**REQUIRED ACTION:** Among the entries below, how many lines include "Ancora"? Answer with the number only.

Transcribed page contents
____________

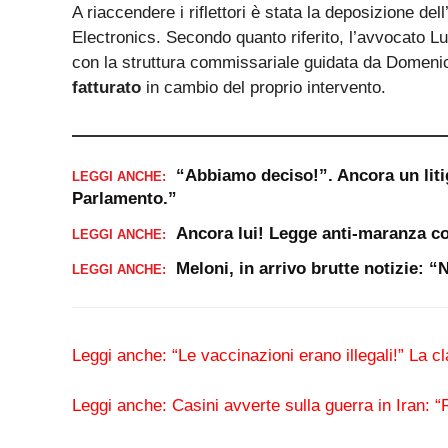
A riaccendere i riflettori è stata la deposizione de
Electronics. Secondo quanto riferito, l’avvocato 
con la struttura commissariale guidata da Domeni
fatturato
in cambio del proprio intervento.
“Abbiamo deciso!”. Ancora un liti
LEGGI ANCHE:
Parlamento.”
Ancora lui! Legge anti-maranza co
LEGGI ANCHE:
Meloni, in arrivo brutte notizie: 
LEGGI ANCHE:
Leggi anche:
“Le vaccinazioni erano illegali!” La
Leggi anche:
Casini avverte sulla guerra in Iran:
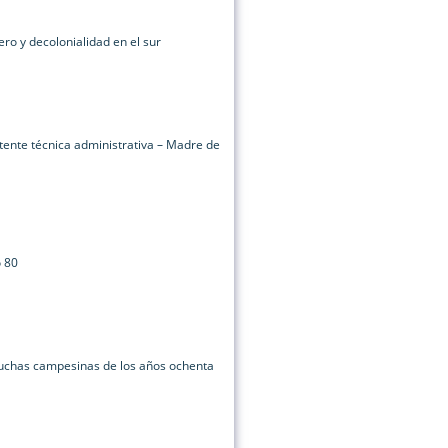
o y decolonialidad en el sur
tente técnica administrativa – Madre de
o 80
luchas campesinas de los años ochenta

____________

**EXERCISE RESPONSE:** 2